Likewise, additional tax incentives over what currently persists in our existing tax code would certainly bolster the interest and participation of local fund managers – regulated firms that provide investment advice and assist clients to invest their money.
The policy goal of any tax and regulatory incentive scheme to encourage the private equity and venture capital industry should accordingly seek to increase the volume of private equity investments in emergent and SME companies.
The use of tax credits, both on the “front end” when equity investments are made and on the “back end” through a capital gain exemption that reduces tax on the gain realised on successful investments, are approaches that have proven successful in a number of jurisdictions.
Other more aggressive incentives could include an outright exemption from withholding taxes on income distributions such as dividends to shareholders, or from corporate, income or value-added taxes (VAT).
Incentives can also be delivered – either to investors or to the companies in which they invest – directly through a matching grant programme.
As the number of private equity and venture capital funds increases and the ease with which businesses are able to access equity capital improves, the merits of a stock exchange as an avenue to raise capital or to facilitate the trading of equities becomes even more notable.
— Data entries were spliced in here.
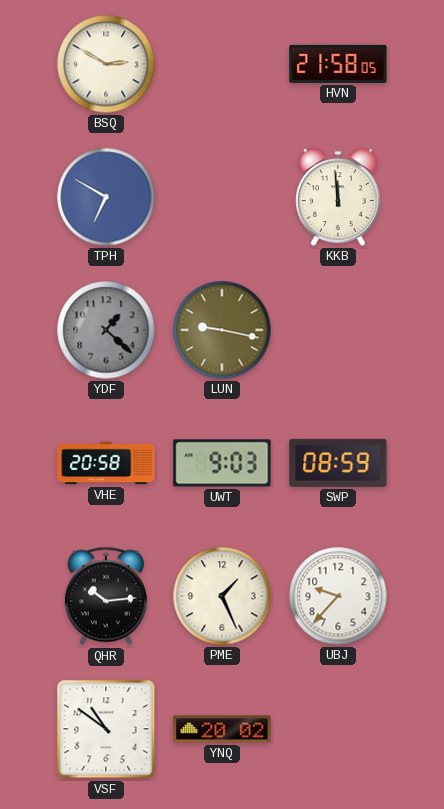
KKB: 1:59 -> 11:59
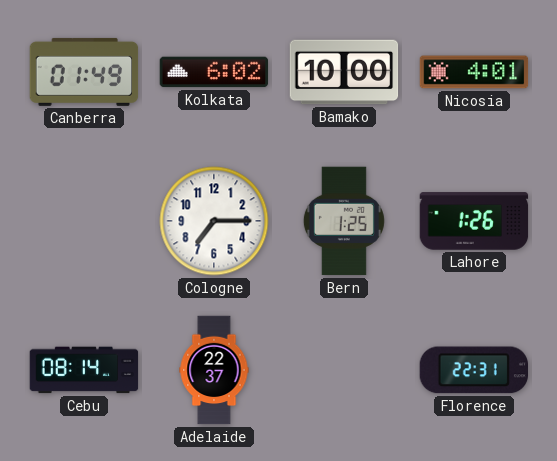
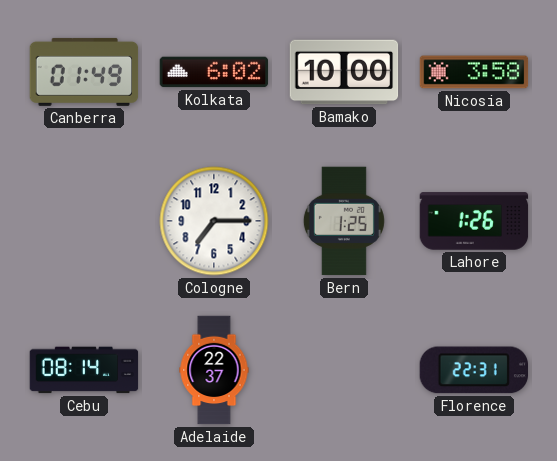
Nicosia: 4:01 -> 3:58
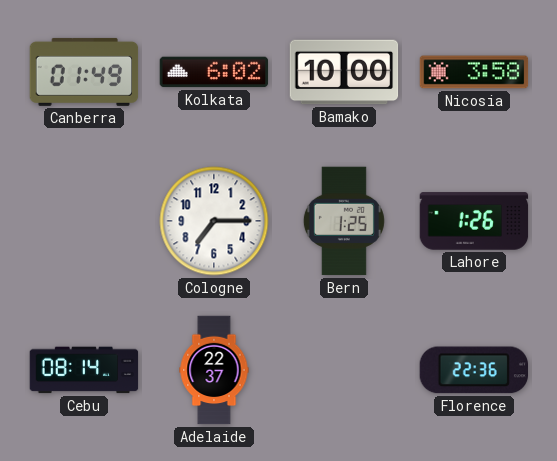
Florence: 22:31 -> 22:36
In this regard, the stock exchange serves as a conduit for private investors to monetise a portion or all of their holdings, while enabling the company to swap any exiting investors with new public investors.
Over time, a critical mass of businesses with external private investors will develop, serving as a healthy pipeline for future stock market listings.
Additionally, the stock exchange would channel the much-needed capital to sectors of the economy that require financing and provide private investors with an accessible exit for their investments.
Finally, a robust economy with prudent fiscal and monetary policies that boost private sector growth and reduce economic uncertainty would also support the stock market.